The wildest part? If I close my eyes and randomly plug the wires in, it almost starts with more promise than when the correct firing order is followed
:doah:
 
  1. Verification Steps: Good call — TDC was confirmed during the process.
If that's the case, then you can put the timing light on #1 and it will flash the base timing on the tab - for confirmation. This is easy with a remote starter solenoid, but there are other solutions, like a helper. Keep in mind #1 TDC comes twice in every revolution. Apparently, an engine will run ever so little with the distributor 180 degrees out. Any chance the plug wires were 180 off when your started?

Is it backfiring or not firing at all? Are you sure there's gas in the bowl?
 
If the dist us stabbed correct clocking,the first pick is very advanced base timing.
 
Is it backfiring or not firing at all?
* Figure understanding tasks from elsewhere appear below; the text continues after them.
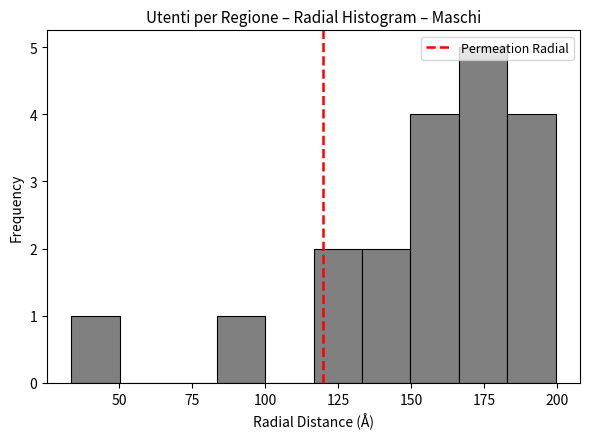

Read against the x-axis, roughly where is the centre of the tallest bar?

175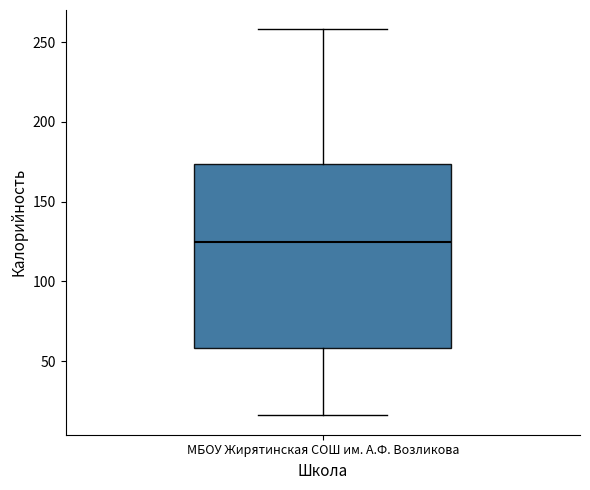

Transcribe this box plot: give where the median line is, the range the box spans, and where the two whiskers end, as read against the y-axis. The values are not printed on the chart, so give them approximately, as read against the axis.

median 125, box 60 to 175, whiskers 15 to 260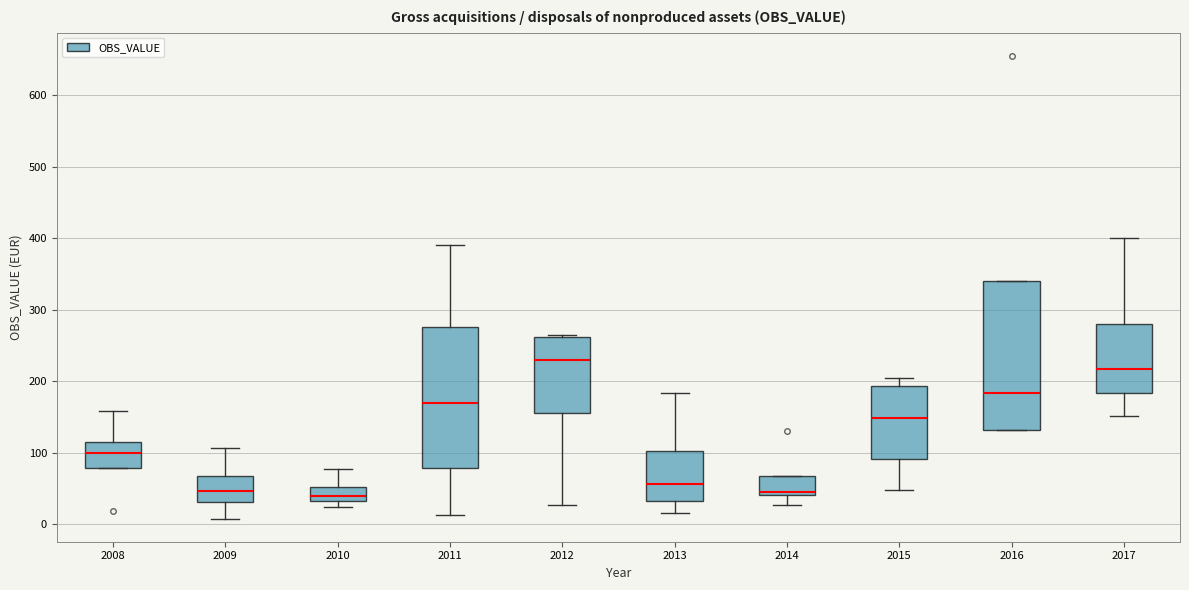

Where is the lower edge of the box at x = 2011 on the y-axis? The values are not printed on the chart, so give them approximately, as read against the axis.

80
Are you sure there's gas in the bowl?
I’m betting the timing is 180 degrees out — it runs briefly during troubleshooting sessions but sounds terrible.

There’s fuel in the filter, fuel in the bowl, and I even added a bit more just to be sure.
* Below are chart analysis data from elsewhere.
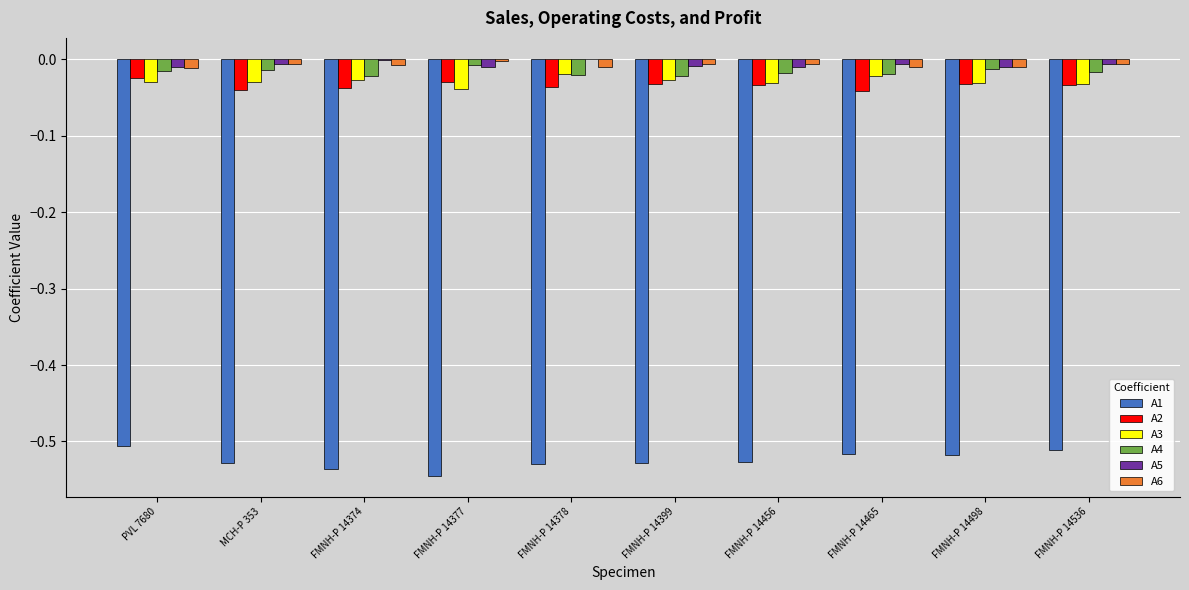

True or false: A1 has a value of -0.5 at FMNH-P 14378.

True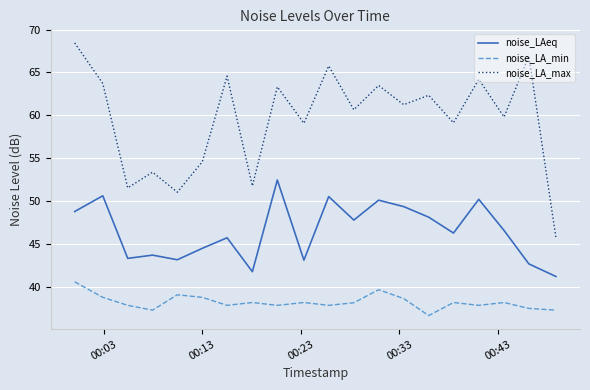

What is the smallest value displayed?

36.7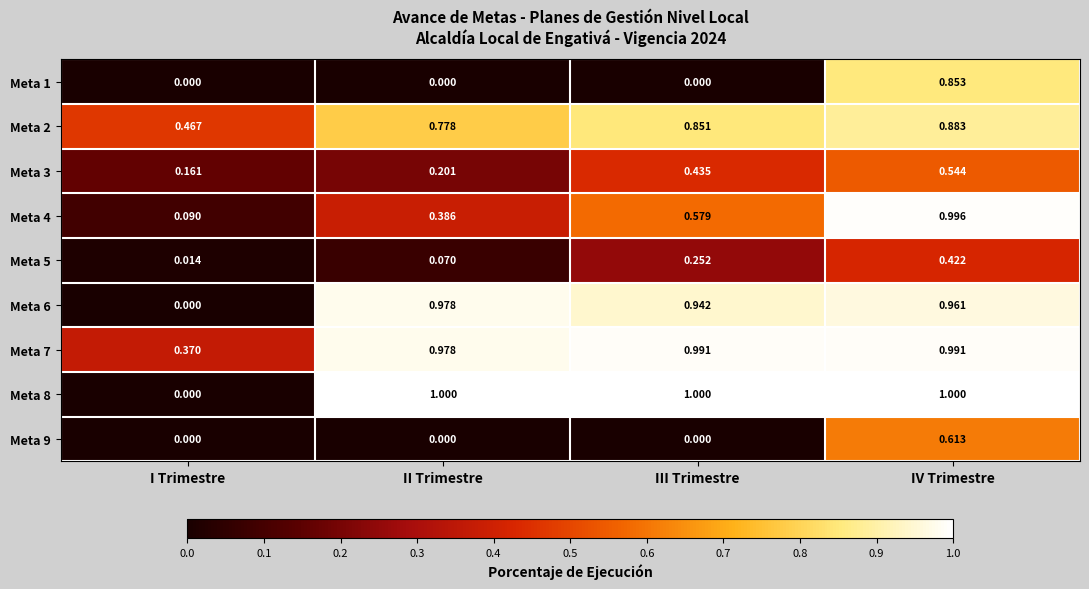

At which category is the sum across all series the highest?

IV Trimestre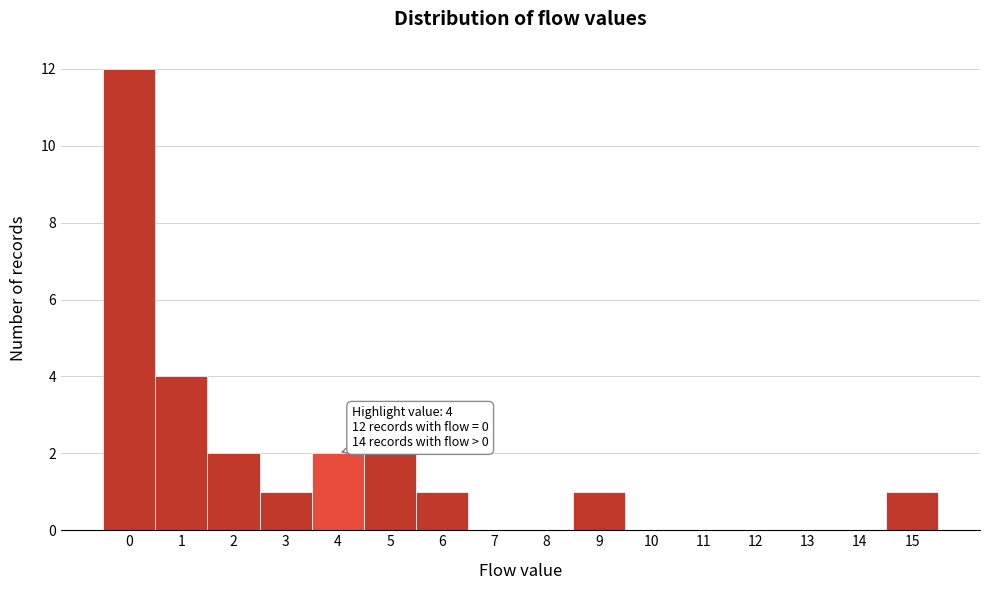

Which range on the x-axis has the tallest bar?

-0.5 to 0.5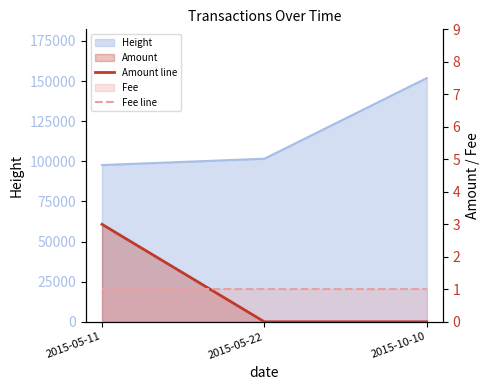

What is the sum of the Fee line values at 2015-05-11 and 2015-05-22?

2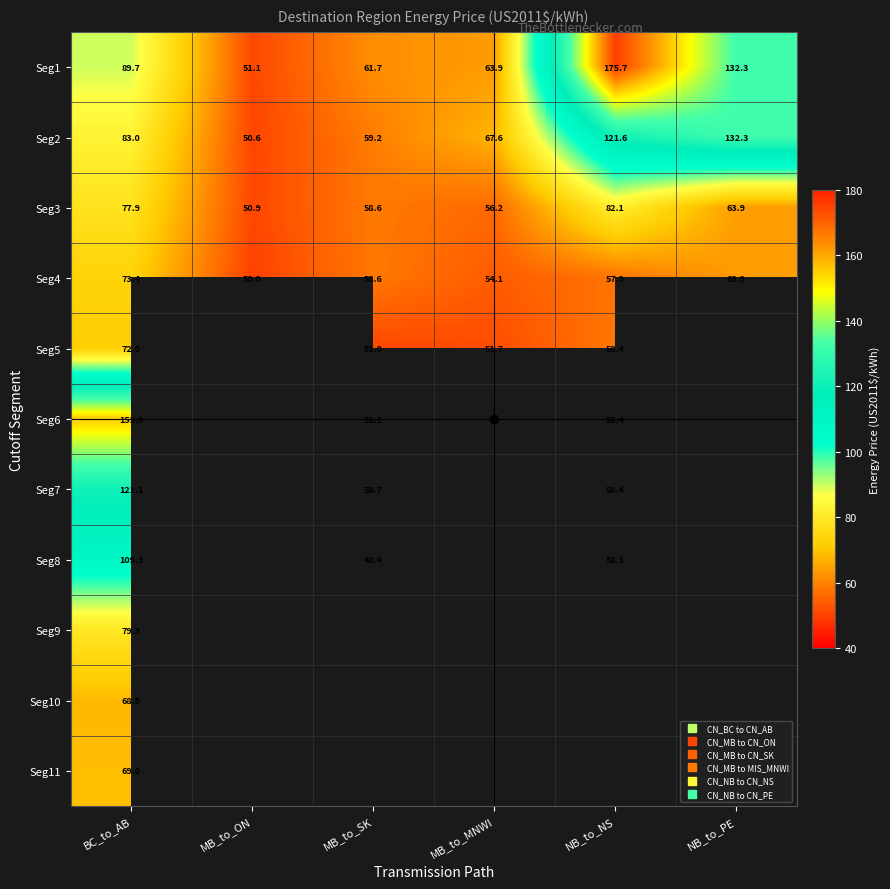

At which label does Seg8 first exceed 48?

BC_to_AB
About half of the plug wires were routed incorrectly, and it's currently backfiring pretty severely.
 
I’m betting the timing is 180 degrees out — it runs briefly during troubleshooting sessions but sounds terrible.
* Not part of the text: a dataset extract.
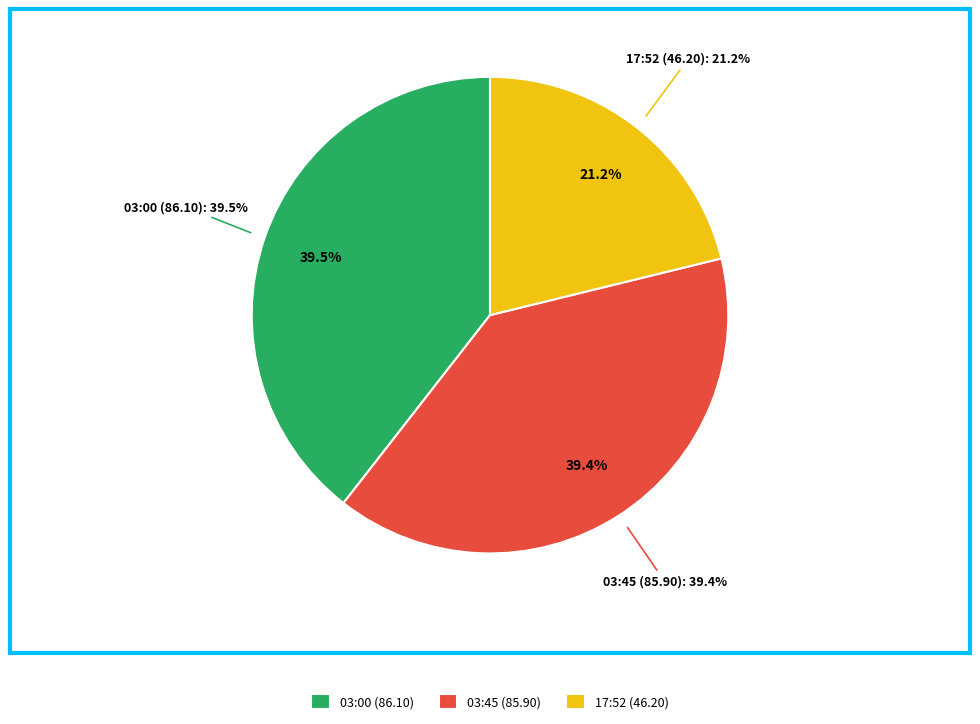

What percentage is NOT represented by 2018-06-16T17:52:55.399Z?

78.8%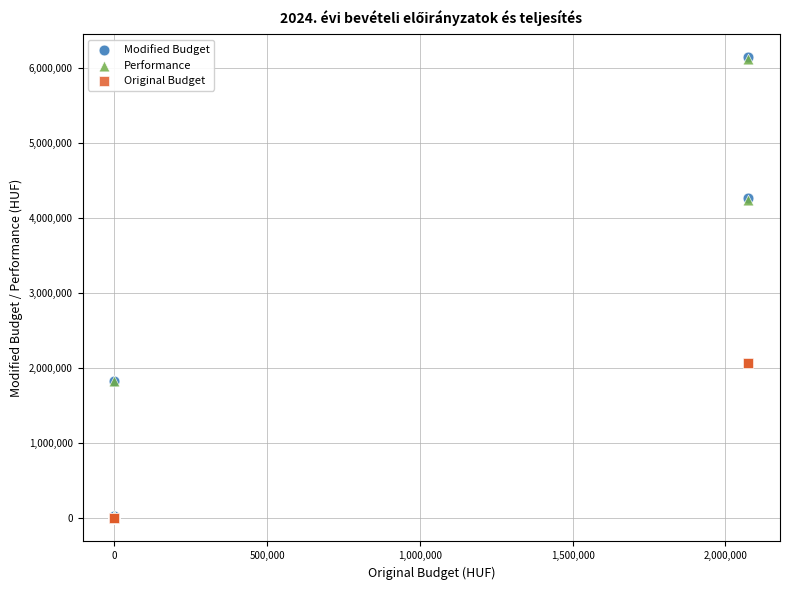

Which series has the largest Y range (max minus min)?

Modified Budget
There’s fuel in the filter, fuel in the bowl, and I even added a bit more just to be sure.

About half of the plug wires were routed incorrectly, and it's currently backfiring pretty severely.
The backfire is the sign, you're 180 out
 
My first Chevy II after inspection deal was struck, $400. I went out put the rotor on correctly and drove off.
64 Red 2 door coupe, 283 4jet power gylde. Owner had some work done new valve job and it never ran agian. That 283 was tried. After a couple years I called it my Mosquito abatement machine, anyone remember Raylube ?
 
My first Chevy II after inspection deal was struck, $400. I went out put the rotor on correctly and drove off.
64 Red 2 door coupe, 283 4jet power gylde. Owner had some work done new valve job and it never ran agian. That 283 was tried. After a couple years I called it my Mosquito abatement machine, anyone remember Raylube ?
That was my smokey Joe, the turbo diesel 76 k5.
 
Well the battery is good...

You should probably stop cranking it with that backfire, for risk of a fire. Speaking of which, those clear fuel filters are not recommended and upgrading the transmission dipstick to the locking type is. I would go back to the beginning, get #1 on TDC (compression) and see where the rotor is pointing. If you're in a hurry and really suspect being 180 out, you could move all the plug wires by 180 to see if that mostly fixes it.

A timing light will tell you that 180 out is right.
 
My distributor was one tooth off when I had the same issue last spring after changing the flywheel.